Dr. Gary Richardson, who comes to class each day in robes, is teaching the class of 75 students. Dr. Richardson first became interested in Harry Potter when his thirteen-year-old son began reading the books. Through a series of lectures and Socratic sessions, and as the students read all of the 7 books, Dr. Richardson hopes to discuss things such as how J.K. Rowling manages to change her writing style as the series progresses, how she incorporates social commentary in the Harry Potter novels, and why fantasy literature is no longer considered a “great art.”
“It’s nice to have so many people interested. They seem like a good group,” Dr. Richardson commented, saying that he had a hard time finding a classroom to accommodate the large number of students.

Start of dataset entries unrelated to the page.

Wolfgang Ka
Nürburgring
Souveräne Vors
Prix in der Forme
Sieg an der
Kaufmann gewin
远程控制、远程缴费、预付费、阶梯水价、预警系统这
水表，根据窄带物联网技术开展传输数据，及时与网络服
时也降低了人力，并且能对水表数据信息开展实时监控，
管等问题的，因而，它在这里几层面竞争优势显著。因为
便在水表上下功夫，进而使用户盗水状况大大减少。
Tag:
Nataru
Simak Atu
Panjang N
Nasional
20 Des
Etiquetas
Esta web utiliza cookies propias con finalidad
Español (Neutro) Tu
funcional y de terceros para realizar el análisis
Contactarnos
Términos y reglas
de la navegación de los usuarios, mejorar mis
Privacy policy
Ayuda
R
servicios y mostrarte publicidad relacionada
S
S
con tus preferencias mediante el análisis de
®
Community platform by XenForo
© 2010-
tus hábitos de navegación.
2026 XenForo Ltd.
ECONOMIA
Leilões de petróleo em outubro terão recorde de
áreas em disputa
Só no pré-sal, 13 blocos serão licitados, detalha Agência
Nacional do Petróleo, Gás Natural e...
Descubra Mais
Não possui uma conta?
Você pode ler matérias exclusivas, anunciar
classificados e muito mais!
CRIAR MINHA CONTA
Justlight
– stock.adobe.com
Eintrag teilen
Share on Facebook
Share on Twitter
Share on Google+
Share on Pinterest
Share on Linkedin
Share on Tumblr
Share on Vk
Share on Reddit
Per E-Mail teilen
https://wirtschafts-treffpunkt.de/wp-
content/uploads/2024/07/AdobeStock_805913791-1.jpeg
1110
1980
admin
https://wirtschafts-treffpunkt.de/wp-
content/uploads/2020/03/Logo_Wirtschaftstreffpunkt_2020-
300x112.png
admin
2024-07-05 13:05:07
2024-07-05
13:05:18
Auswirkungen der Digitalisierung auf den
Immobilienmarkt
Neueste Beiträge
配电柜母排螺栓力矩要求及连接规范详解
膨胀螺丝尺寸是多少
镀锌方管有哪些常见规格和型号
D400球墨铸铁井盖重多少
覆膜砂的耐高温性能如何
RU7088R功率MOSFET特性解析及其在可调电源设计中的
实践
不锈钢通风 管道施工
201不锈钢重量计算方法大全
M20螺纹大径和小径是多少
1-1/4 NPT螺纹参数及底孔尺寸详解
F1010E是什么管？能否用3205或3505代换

Because the Harry Potter class has generated so much interest, Dr. Richardson decided to sort the students into various houses. Each house will discuss the particular novel they are reading, providing a smaller atmosphere for the Socratic seminars.
“Professor Mcgonagall would not allow me to take the Sorting Hat off campus, so I created the sorting box,” said Dr. Richardson, explaining that each student drew a ping-pong ball corresponding to a certain house out of the sorting box. Their next assignment is to write an essay explaining why they should or should not be the prefect of their house.
Ann Marie McAllaster, an art major, hoped to be sorted into Hufflepuff. “I’m just a super Harry Potter nerd,” answered McAllaster when asked why she decided to take the class.
McAllaster grew up with Harry Potter, and the fact that Mercer is now offering a class on her favorite wizard is really exciting for her, especially for someone who is not interested in conventional english classes.
“It’s awesome to have a diverse selection for those who don’t like English,” she said, mentioning that Mercer should offer other such classes.
McAllaster thinks that fantasy literature classes would be a great addition to the English department, saying, “I would take those classes.”
Political Science major Matt Hickman grew up reading Harry Potter just like McAllaster. While Hickman enjoys reading the classics, he said that reading Harry Potter is definitely “better than reading Thoreau,” and that a class such as the Harry Potter class is great, because the students know that they will like what they read.
Hickman is looking forward to reading and discussing books five and six the most, since those are the ones he does not remember as well.
Hickman is also excited to discuss all of the novels. “I have my own theories [about the books],” he said.
For those who are upset that they missed out on the opportunity to enroll in this class, Dr. Richardson and a few other English professors will be giving Harry Potter oriented talks in September in cooperation with the Harry Potter exhibit coming to the Jack Tarver Library. Also, students are welcome to sit in on Dr. Richardson’s Harry Potter class provided they email him ahead of time.
Students interested in enrolling in English 236 and learning about Harry Potter have an apportunity to take the class in the future. Dr. Richardson is willing to continue teaching the class after this semester.